Die russische Politik gegenüber der Ukraine und Weißrussland

Ukrainische Außenpolitik

Die Außenpolitik der Ukraine schwankte von Beginn an zwischen "Ost" und "West". Zwar trat die Ukraine der GUS bei (ohne die Grundakte zu unterzeichnen), reagierte jedoch mit großer Zurückhaltung auf russische Versuche, die Integration der postsowjetischen Staaten im Rahmen dieses Bündnisses zu vertiefen. Gleichzeitig sendete die Administration unter Leonid Kutschma immer wieder starke Signale nach Westen. 1997 unterzeichnete der ukrainische Präsident die Grundakte NATO-Ukraine, welche der Ukraine einen Sonderstatus in den Außenbeziehungen zur NATO einräumte. Wenige Monate zuvor war ein ähnliches Dokument mit Russland unterzeichnet worden, unter anderem, um russischen Protesten gegen die erste NATO-Erweiterungsrunde zu begegnen.

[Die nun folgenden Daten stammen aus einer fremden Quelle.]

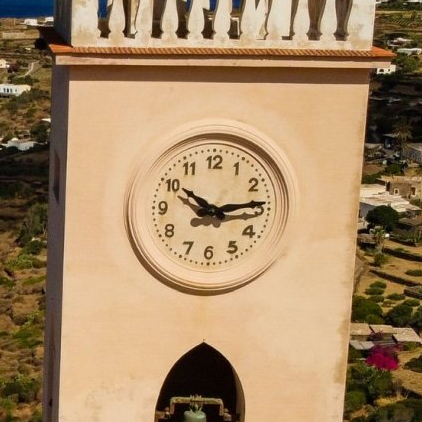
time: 10:13
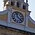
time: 11:21
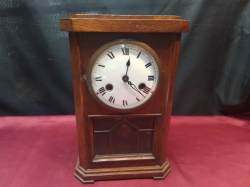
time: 12:21
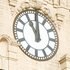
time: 11:00
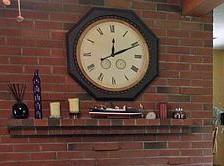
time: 12:10
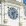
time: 1:28
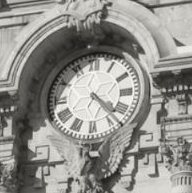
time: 4:22
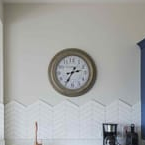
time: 2:35
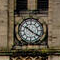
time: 10:20
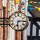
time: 6:14
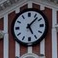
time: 5:07
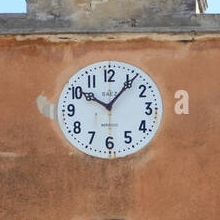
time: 10:06
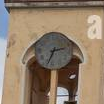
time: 2:33
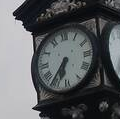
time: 6:36
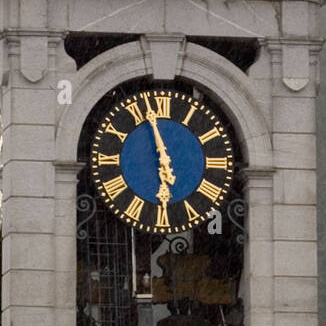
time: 5:57
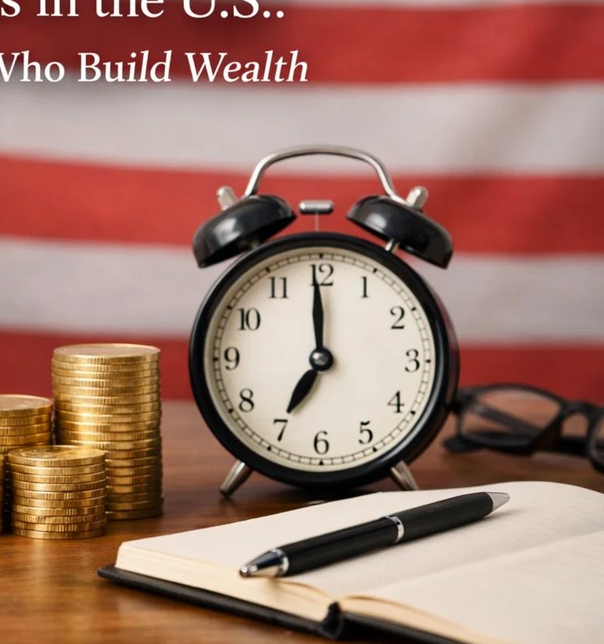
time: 6:59
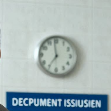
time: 6:58
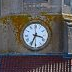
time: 3:34
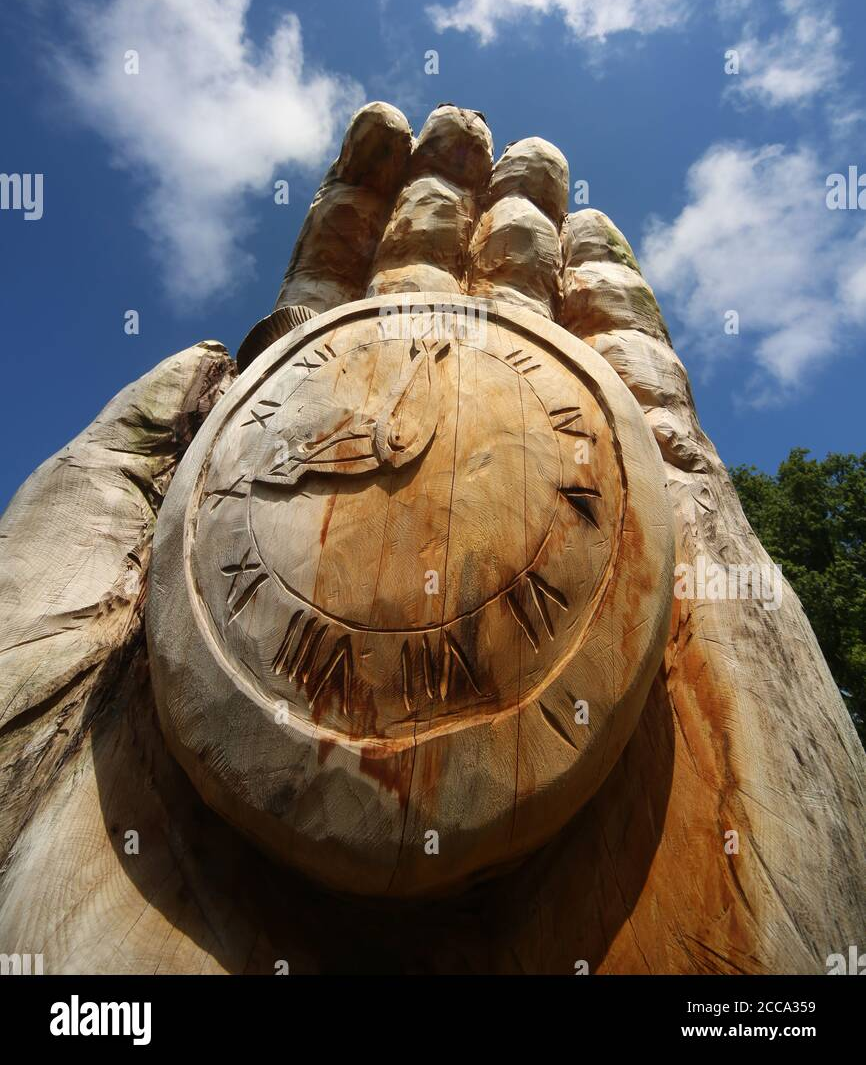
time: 8:44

Der Abschluss der "Charta über eine besondere Partnerschaft" verlieh der Ukraine, die zuvor ebenso wie die anderen postsowjetischen Republiken Teilnehmerin am Programm "Partnerschaft für den Frieden" war, eine besondere Position.[3] 2002 veröffentlichte die ukrainische Führung eine "Langzeitstrategie" für den NATO-Beitritt. Diese Tendenz wurde verstärkt durch die aktive ukrainische Rolle bei der Gründung der GU(U)AM,[4] einer Organisation, welche mit Unterstützung der USA ein geopolitisches Gegengewicht zu Russland bilden sollte. 1998 schloss die Ukraine als zweiter Staat auf dem Gebiet der ehemaligen Sowjetunion nach der Russischen Föderation ein Partnerschafts- und Kooperationsabkommen mit der EU.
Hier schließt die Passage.